REQUIRED ACTION :: From the rows below, keep only the lines that contain the word "Rank", treating uppercase and lowercase letters as different.
__________________________________________________
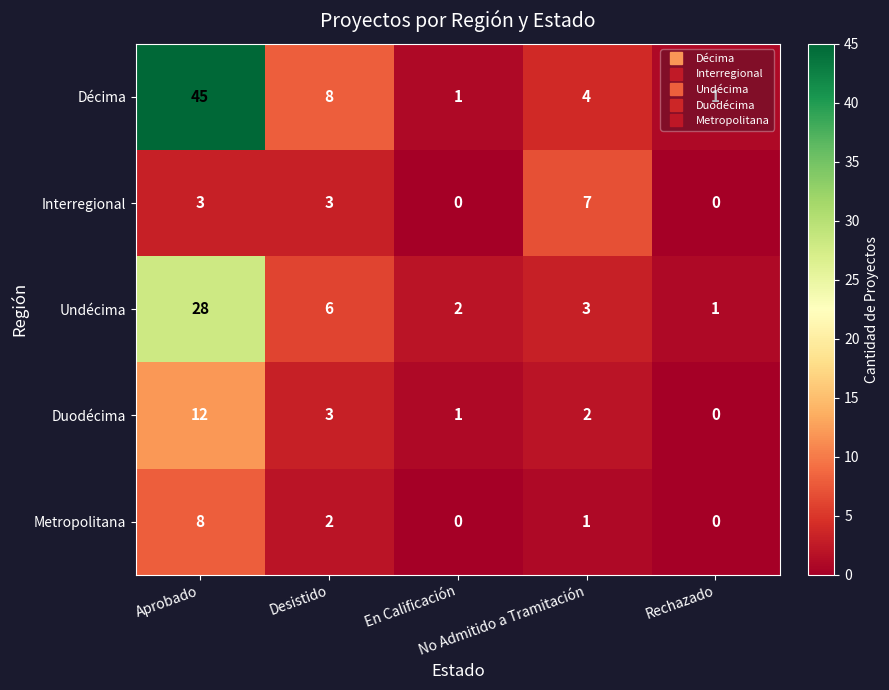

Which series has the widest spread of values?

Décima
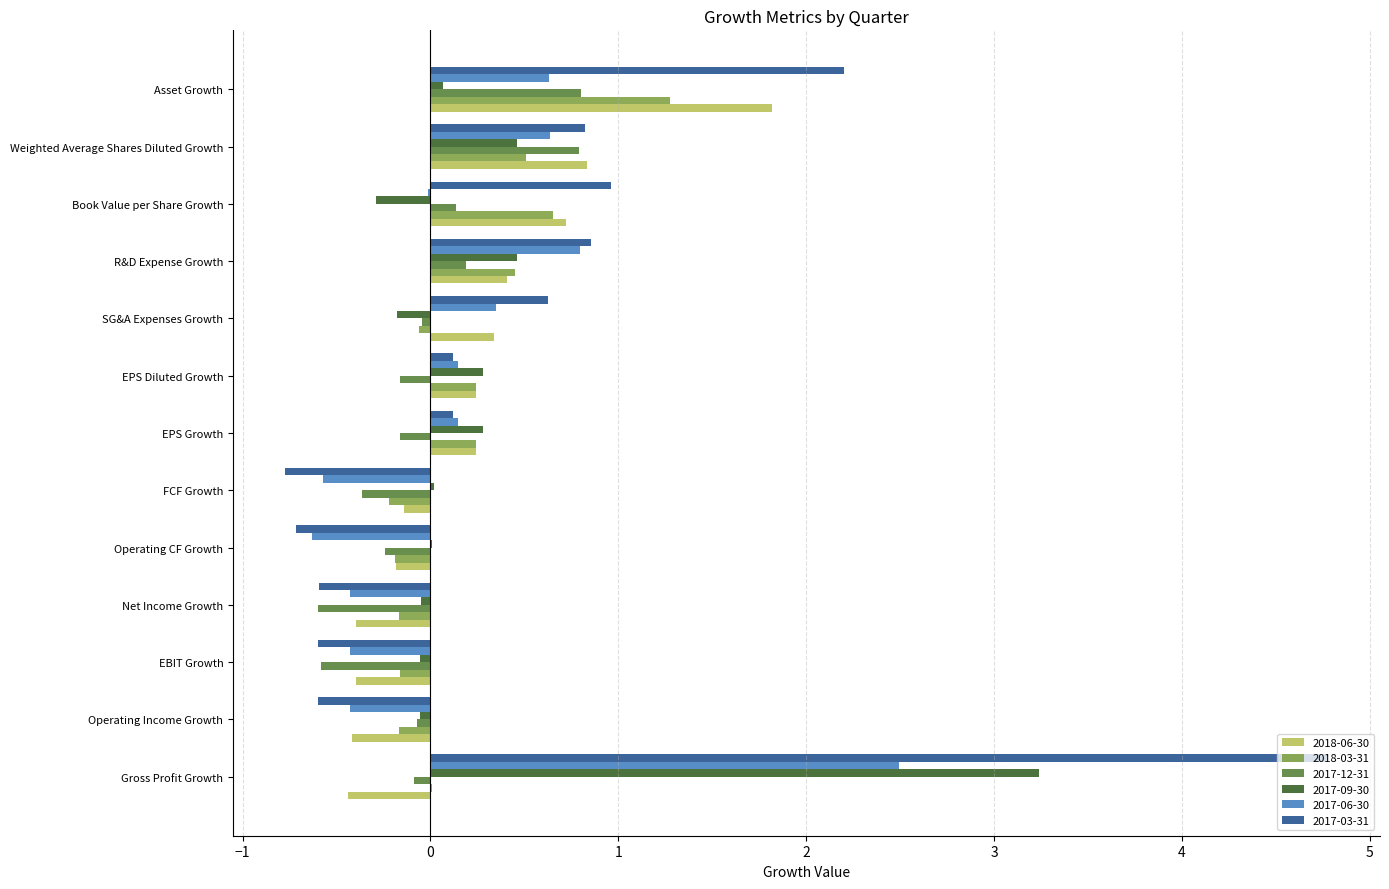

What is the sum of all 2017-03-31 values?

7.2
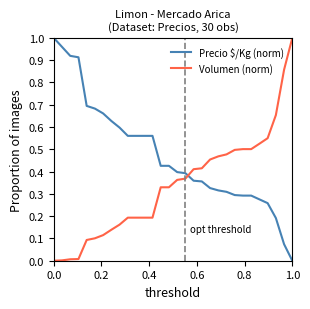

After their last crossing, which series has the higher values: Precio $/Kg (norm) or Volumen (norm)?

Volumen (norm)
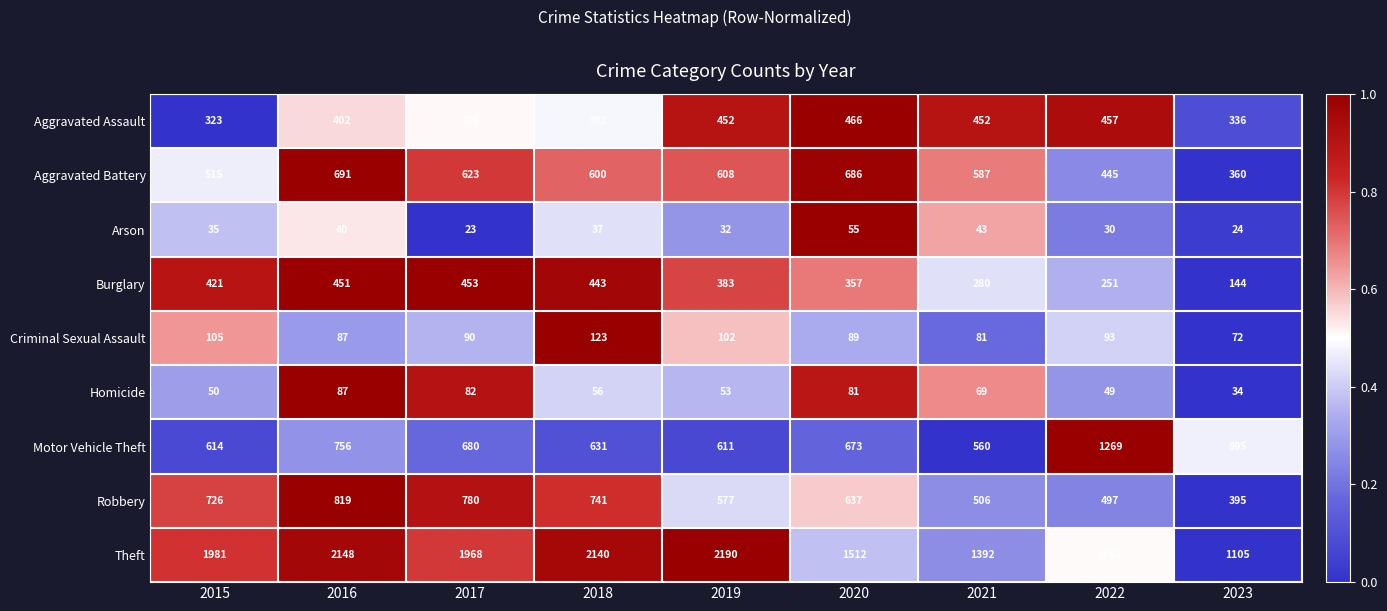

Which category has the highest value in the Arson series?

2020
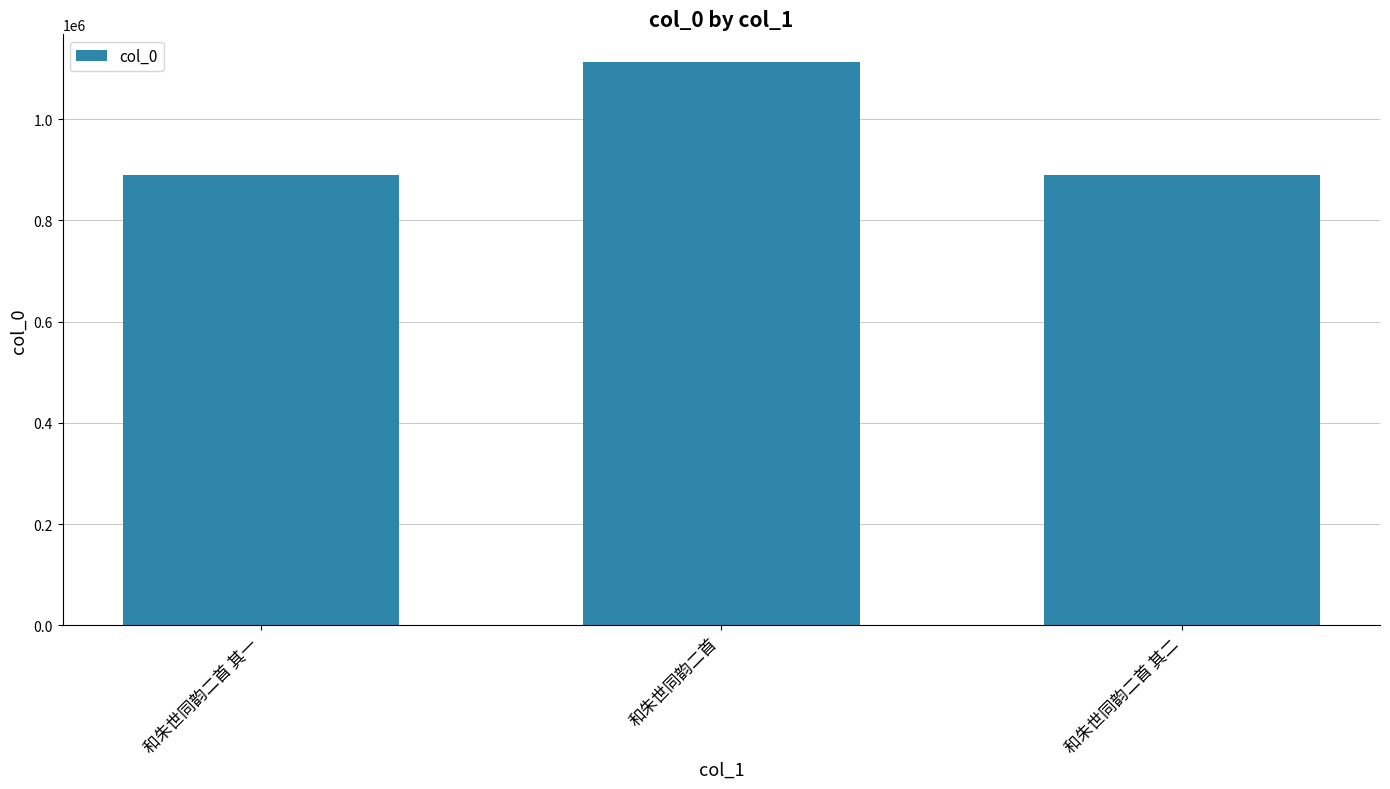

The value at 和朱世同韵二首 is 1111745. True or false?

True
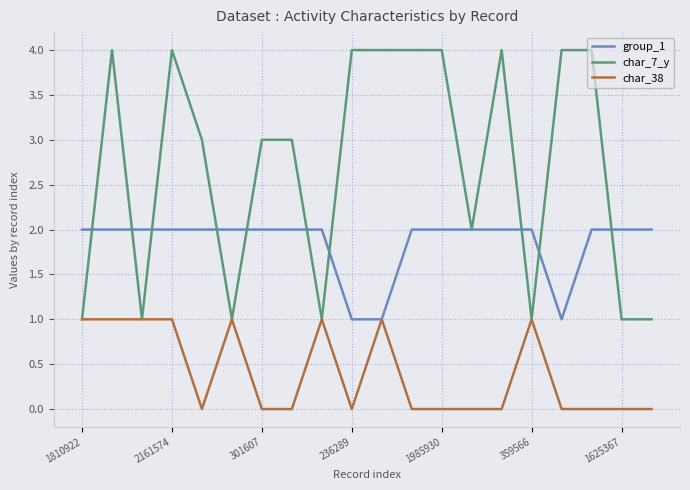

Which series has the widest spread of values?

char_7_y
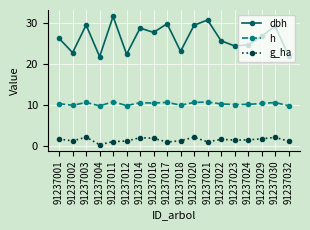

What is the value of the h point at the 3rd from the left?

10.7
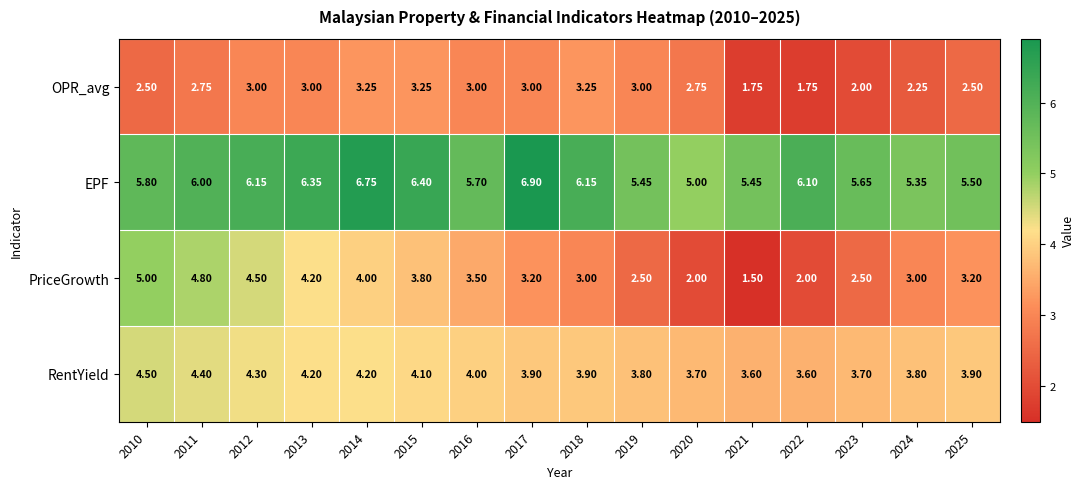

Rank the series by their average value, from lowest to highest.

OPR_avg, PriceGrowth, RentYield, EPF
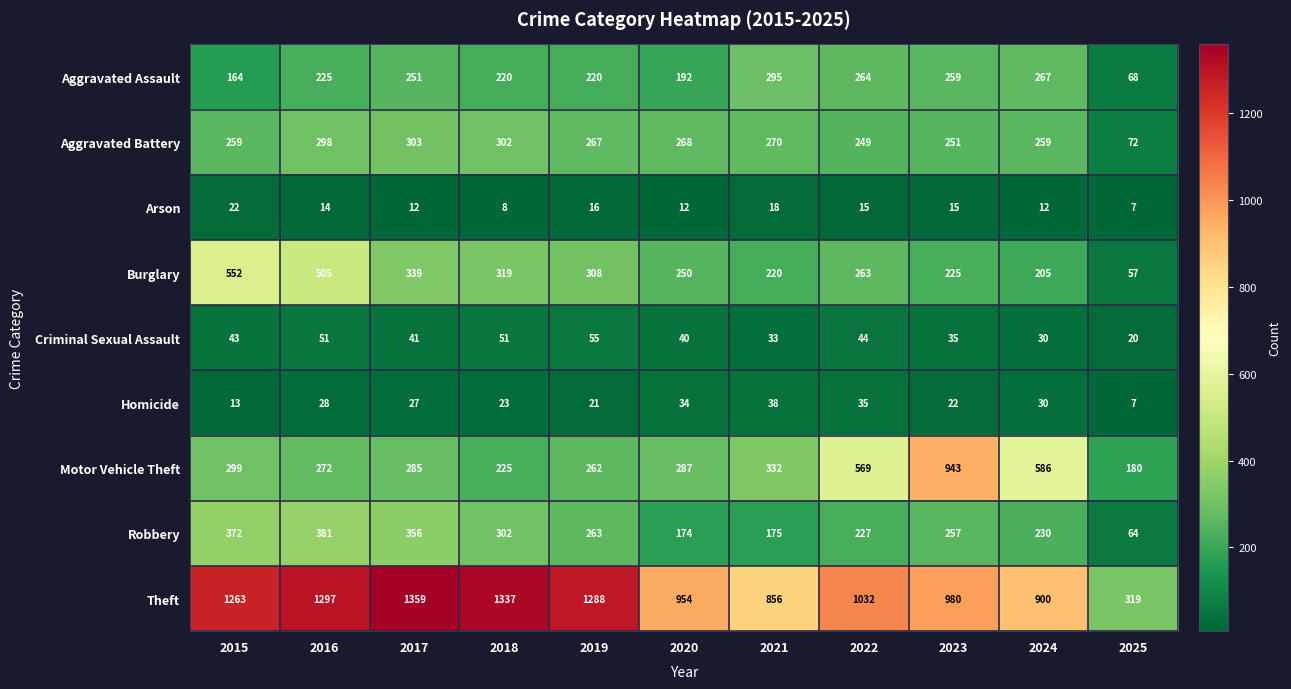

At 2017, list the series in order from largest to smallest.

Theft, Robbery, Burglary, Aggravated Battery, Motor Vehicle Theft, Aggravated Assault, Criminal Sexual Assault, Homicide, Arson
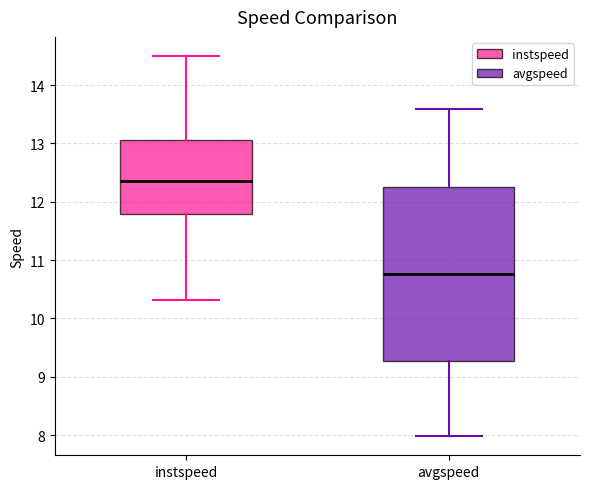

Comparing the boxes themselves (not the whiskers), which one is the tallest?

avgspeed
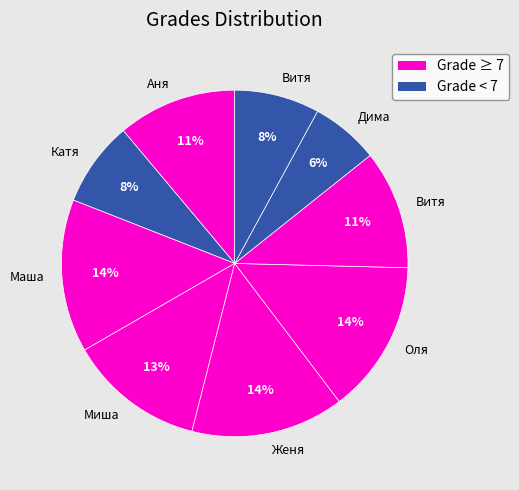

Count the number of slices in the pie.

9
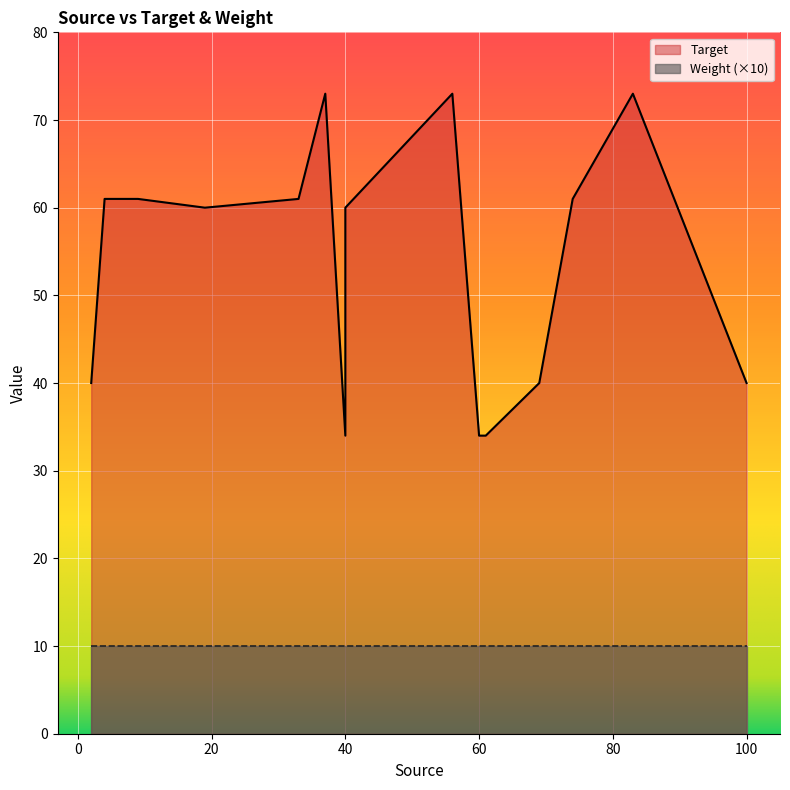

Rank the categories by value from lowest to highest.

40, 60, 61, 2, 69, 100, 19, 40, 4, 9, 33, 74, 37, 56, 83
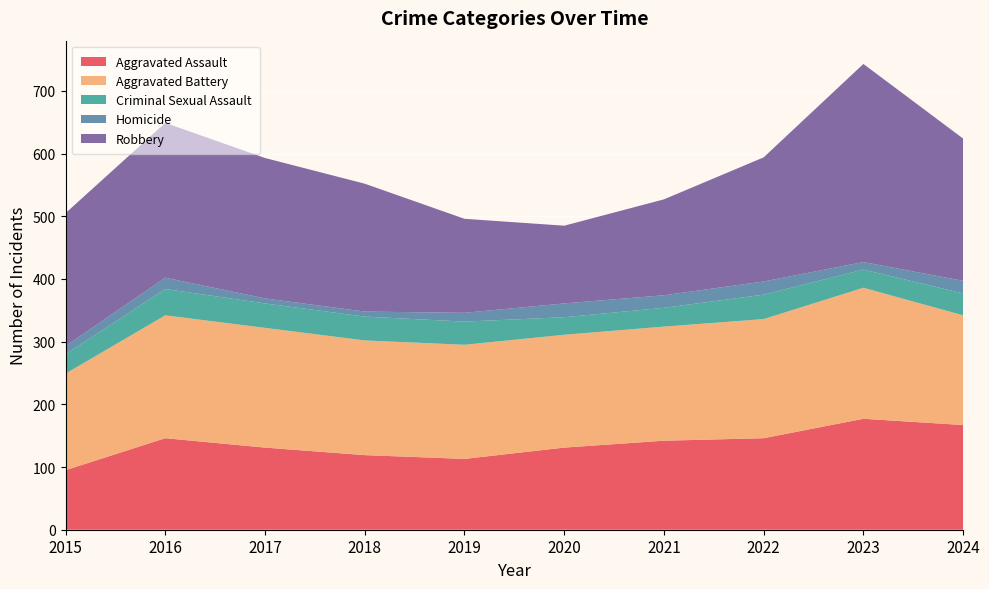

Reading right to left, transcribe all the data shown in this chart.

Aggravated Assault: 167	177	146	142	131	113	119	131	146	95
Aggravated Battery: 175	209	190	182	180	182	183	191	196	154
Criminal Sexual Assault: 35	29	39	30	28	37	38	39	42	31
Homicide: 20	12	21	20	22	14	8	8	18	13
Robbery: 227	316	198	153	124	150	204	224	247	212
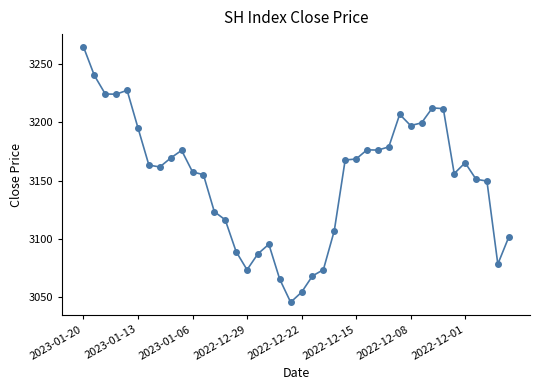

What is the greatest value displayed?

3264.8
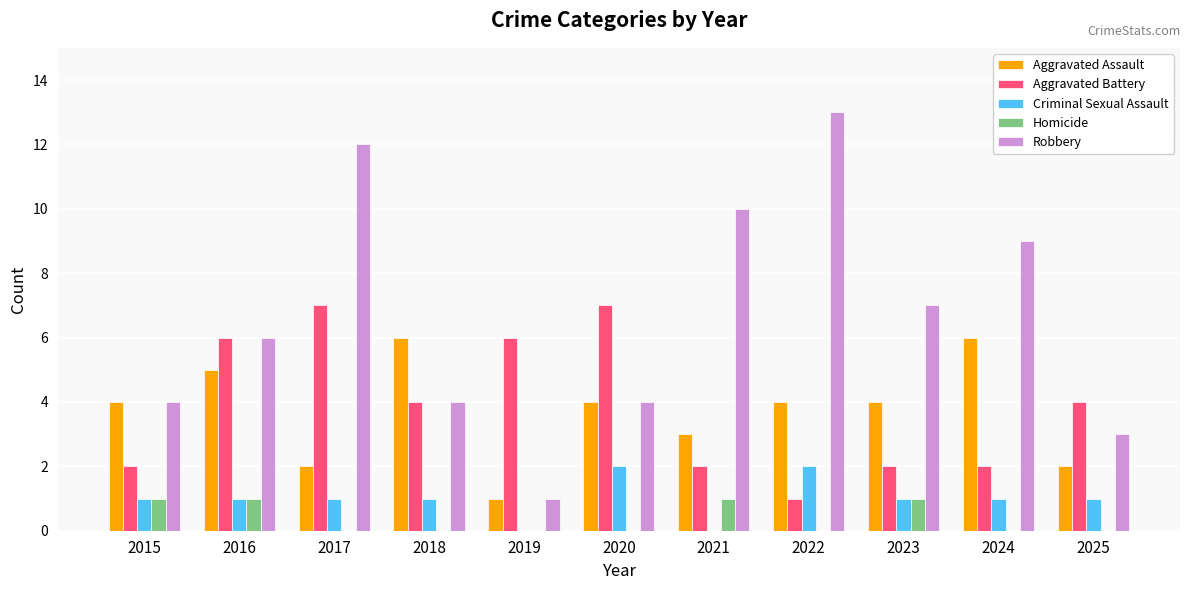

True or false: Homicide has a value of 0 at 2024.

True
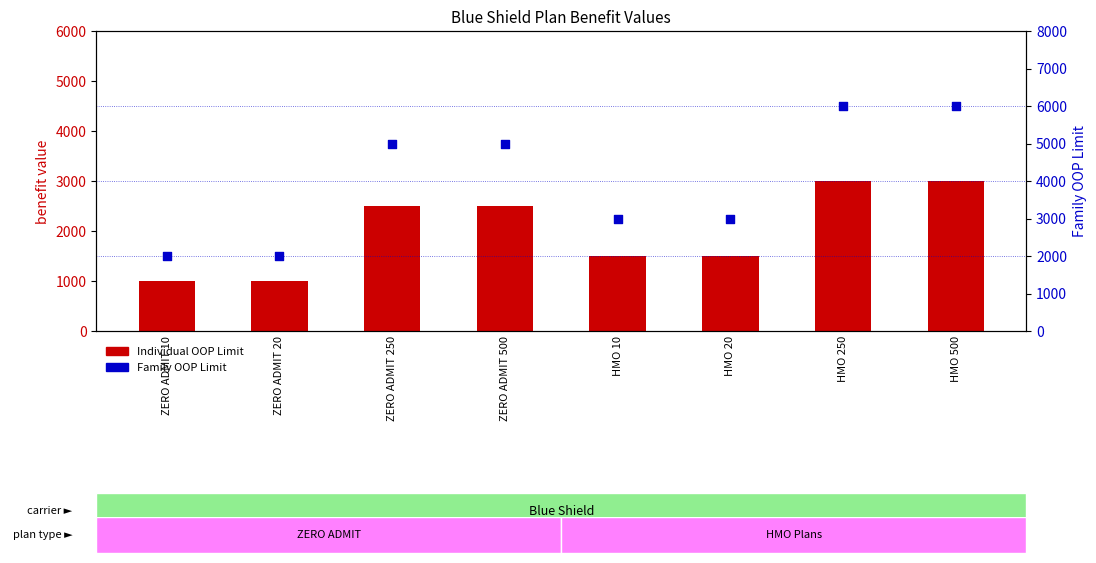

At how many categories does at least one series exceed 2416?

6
__________________________________________________
SOLUTION TO THIS TASK ::
Rank the series by their average value, from lowest to highest.
Rank the categories by value from lowest to highest.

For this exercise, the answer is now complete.